(Exercises):
1 – Translate into Spanish this sentence from the Short Grass Philosophy column: "In the mountains the snow is retreating and the push is on to get cattle moved up to those high country pastures."
2 – Quote the Short Grass Philosophy column word for word, everything from "This month come" down to "world seems sublime.".
3 – Continue the Short Grass Philosophy column from where it stops.

(Passage):

□ □ □

Short Grass Philosophy, Floyd Beard, Kim. Colo.

Howdy folks, here we are half way through 2023. June is here. Summer will officially begin in the Northern Hemisphere on June 21 at  8:57 a.m. MDT. Most folks have long forgotten their New Years Resolutions or at the least have given up on them as either “Accomplished” or “Naw, I am tired of this running my life”. The focus is now on summer activities, sports camps, fishing and camping trips, vacation travel, and what shall I cook up on the ole’ barbecue? Meanwhile back at the ranch, spring branding time is winding down and attention has turned to getting the bulls turned in and getting the herd out on pasture. In the mountains the snow is retreating and the push is on to get cattle moved up to those high country pastures. 

Out on the High Plains, the same focus is in place with the variation being that retreating snow is not usually the factor. But instead, which pasture has the rancher or manager planned for a particular bunch of cattle depending on what makes the most sense for that particular portion of the operation? Which pasture got enough winter or spring moisture to green the grass and hold a promise of adequate feed supply?

Regardless, in each scenario adequate moisture applied to the equation with the correct timing can and does create one of the most beautiful times of the year to be out riding and doing the cowboy life. Everyone in cattle country gets to enjoy gathering up cattle from winter pastures and feeding grounds, sorting them and then moving them to summer pastures while dealing with protective mamas and recalcitrant bulls. Plus be careful about applying aggressive shots of steel to the sides of a mount that has been on easy street all winter and now has been filling their bellies’ on green grass regardless of how well broke they are thought to be.



 This month come riding with me through the canyons in early summertime.

Early Summer Time



When you’re riding in the canyons,

In early summer time,

It is just breaking daylight,

And the world seems sublime.

□ □ □

(Given entries):
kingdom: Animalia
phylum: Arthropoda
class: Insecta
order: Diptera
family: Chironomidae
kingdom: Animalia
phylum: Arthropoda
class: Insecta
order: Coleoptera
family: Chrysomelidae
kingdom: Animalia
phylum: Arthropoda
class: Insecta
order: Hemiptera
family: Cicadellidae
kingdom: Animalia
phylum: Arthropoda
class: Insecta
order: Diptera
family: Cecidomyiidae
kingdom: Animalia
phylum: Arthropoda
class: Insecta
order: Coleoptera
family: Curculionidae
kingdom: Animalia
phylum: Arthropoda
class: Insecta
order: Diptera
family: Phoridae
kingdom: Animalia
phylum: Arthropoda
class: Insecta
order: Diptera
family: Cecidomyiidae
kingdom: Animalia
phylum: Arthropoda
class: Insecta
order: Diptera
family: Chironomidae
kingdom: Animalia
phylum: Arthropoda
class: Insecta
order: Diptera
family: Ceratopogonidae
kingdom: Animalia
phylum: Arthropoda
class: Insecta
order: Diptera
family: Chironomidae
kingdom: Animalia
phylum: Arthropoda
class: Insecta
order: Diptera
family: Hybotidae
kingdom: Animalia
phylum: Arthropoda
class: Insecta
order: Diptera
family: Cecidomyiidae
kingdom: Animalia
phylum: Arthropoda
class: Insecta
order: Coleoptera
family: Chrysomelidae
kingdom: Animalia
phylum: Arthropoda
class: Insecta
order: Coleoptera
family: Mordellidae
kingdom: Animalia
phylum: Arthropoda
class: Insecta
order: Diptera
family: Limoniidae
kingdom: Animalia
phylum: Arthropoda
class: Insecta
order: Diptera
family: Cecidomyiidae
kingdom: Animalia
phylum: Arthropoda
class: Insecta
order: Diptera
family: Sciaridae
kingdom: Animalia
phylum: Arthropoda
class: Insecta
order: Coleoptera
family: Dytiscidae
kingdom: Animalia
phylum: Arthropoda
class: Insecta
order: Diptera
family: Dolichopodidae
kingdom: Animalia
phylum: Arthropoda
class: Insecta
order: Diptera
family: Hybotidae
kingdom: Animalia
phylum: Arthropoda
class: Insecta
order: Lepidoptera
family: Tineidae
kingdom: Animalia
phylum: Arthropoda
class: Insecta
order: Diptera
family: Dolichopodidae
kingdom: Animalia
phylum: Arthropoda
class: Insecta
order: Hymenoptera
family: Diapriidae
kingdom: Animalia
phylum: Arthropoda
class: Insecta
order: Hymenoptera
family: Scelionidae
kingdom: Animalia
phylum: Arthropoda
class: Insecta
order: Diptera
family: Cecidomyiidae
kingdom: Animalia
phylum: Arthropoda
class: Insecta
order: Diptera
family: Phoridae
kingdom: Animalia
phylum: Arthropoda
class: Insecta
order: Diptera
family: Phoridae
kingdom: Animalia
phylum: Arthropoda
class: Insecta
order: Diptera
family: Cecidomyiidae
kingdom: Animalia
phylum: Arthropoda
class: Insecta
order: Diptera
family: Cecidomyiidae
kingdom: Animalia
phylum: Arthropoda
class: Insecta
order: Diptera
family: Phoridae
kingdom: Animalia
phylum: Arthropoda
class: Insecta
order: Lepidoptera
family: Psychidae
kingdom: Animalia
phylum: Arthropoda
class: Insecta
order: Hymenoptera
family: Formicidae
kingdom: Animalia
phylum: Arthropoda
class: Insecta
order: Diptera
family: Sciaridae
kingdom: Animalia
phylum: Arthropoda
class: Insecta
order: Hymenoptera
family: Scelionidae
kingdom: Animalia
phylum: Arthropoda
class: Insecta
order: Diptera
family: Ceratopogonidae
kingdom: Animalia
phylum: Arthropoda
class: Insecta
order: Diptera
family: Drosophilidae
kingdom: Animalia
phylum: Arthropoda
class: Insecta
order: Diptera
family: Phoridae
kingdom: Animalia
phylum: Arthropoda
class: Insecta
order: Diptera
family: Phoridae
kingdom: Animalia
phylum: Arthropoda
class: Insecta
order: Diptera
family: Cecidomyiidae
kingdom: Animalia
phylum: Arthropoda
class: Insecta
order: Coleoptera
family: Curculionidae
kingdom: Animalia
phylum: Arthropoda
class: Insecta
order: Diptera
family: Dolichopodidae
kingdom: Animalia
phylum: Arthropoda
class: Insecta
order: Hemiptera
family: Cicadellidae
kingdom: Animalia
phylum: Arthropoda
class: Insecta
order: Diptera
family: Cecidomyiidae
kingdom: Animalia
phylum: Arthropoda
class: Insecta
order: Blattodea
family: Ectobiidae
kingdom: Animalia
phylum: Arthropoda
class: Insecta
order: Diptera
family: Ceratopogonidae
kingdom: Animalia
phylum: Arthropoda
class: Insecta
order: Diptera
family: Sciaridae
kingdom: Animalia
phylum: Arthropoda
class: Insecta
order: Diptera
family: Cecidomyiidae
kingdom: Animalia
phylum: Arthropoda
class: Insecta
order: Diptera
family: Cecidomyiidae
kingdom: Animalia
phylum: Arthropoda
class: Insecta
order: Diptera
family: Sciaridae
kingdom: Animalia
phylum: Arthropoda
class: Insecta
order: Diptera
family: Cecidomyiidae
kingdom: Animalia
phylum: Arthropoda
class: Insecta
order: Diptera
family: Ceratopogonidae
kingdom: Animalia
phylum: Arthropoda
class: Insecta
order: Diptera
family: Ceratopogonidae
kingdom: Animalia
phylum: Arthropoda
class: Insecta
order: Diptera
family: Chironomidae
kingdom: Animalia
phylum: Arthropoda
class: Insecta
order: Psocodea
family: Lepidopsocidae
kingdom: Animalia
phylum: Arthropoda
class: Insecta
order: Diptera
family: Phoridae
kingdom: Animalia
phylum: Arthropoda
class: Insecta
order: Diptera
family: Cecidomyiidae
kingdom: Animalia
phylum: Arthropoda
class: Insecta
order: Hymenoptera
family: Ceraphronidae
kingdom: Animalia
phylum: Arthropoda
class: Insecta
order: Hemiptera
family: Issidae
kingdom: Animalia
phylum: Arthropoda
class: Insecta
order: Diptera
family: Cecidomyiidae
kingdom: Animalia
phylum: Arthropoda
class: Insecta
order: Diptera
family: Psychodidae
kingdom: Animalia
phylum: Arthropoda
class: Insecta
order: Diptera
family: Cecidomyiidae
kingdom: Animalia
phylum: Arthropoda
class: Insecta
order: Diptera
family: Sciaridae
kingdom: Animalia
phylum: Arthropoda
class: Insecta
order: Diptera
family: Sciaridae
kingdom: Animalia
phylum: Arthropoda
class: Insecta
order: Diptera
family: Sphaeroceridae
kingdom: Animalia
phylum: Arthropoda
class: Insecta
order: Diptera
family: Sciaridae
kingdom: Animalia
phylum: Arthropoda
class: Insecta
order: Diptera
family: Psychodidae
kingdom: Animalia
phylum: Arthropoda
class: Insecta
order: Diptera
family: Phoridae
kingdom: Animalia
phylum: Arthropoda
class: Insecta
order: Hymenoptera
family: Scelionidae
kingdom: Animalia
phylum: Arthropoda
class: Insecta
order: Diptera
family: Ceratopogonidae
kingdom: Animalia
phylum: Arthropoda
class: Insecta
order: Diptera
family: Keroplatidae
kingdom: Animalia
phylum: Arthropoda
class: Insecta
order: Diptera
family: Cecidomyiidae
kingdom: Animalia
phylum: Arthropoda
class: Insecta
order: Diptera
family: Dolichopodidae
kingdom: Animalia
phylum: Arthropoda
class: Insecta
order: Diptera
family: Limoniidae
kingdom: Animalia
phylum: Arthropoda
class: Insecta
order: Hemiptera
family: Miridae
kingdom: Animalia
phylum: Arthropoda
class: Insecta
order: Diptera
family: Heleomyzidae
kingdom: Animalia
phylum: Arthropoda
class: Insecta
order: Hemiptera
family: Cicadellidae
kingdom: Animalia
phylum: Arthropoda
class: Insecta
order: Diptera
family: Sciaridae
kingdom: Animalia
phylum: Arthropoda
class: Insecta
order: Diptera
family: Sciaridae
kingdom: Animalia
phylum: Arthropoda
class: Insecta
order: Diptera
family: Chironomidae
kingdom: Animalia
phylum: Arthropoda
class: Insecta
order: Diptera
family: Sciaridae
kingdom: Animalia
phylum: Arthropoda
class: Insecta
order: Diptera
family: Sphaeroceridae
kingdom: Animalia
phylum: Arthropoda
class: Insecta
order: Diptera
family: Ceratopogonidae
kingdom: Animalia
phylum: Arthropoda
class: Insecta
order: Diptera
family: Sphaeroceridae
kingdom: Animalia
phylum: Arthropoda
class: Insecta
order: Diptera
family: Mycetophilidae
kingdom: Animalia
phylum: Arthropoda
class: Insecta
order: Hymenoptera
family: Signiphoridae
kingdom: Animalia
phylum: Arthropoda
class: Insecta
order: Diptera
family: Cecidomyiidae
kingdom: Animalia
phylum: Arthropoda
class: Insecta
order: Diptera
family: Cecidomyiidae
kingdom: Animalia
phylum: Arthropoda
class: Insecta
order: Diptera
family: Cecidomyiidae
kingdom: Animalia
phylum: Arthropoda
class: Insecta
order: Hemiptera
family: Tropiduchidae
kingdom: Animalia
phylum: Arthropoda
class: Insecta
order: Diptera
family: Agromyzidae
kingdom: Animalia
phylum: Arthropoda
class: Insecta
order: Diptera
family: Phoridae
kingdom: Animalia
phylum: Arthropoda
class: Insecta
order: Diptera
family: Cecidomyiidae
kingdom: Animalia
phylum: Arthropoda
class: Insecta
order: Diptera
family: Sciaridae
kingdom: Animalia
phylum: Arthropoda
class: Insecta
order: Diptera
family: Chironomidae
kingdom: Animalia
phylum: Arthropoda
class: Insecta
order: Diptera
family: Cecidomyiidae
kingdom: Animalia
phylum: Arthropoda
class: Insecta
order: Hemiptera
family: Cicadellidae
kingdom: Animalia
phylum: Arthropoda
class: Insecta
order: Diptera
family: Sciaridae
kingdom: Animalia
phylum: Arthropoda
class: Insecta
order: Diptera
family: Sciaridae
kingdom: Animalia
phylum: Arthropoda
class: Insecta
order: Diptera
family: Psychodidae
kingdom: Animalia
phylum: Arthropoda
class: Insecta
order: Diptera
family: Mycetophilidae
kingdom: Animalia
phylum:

□ □ □

(Responses for each task):
1 – En las montañas la nieve se está retirando y hay prisa por llevar el ganado a esos pastos de las tierras altas.

2 –
This month come riding with me through the canyons in early summertime.

Early Summer Time



When you’re riding in the canyons,

In early summer time,

It is just breaking daylight,

And the world seems sublime.

3 –
You hear canyon wrens a trilling,

And the horned owl’s haunting hoot,

When the buds are on the cholla,

And the grass is in the boot.

Cottonwoods along the bottom,

Shimmer in the morning breeze.

They glitter and they, sparkle,

As new sunrays kiss their leaves.

The morning air is cool and soothing,

 But  it will soon get hot,

As you ride beneath wild grapevines,

Tangled in a woody knot.

You see clusters of baby grapes,

Paltry marbles, that is all.

But they predict a tasty harvest,

Jams and jellies come next fall.

Morning beauty from the Maker,

You give quick thanks to Him,

See dawn’s early rays glow rosy,

On a dim and distant rim.

Then you spot the strays you’re hunting,

Hear roll rocks roll up above,

As they race to get around you.

It’s a game you’ve come to love.

Your pony’s ears prick forward,

You know he is ready for the chore.

He is looking for their trail now,

For he’s played this game before.

They don’t want no fenced in pastures,

Nor under sheds and fed mowed hay,

Though you feel the same ’bout it,

You light out after ’em  anyway.

The leader turns and shakes her rack,

Then she begins to paw.

But you see the other riders,

Closing in from down the draw.

You soon have them bunched and trailing,

‘Cross the valley to the ranch.

You race out and turn a quitter,

Dodging round a cedar branch.

Yes!  This is the life you’ve chosen,

A life of work and love,

Running cattle in the canyons,

‘Neath the blue sky up above.

And no time is more inviting,

Pushing strays to the chute,

Than when the buds are on the cholla,

An’ the grass is in the boot.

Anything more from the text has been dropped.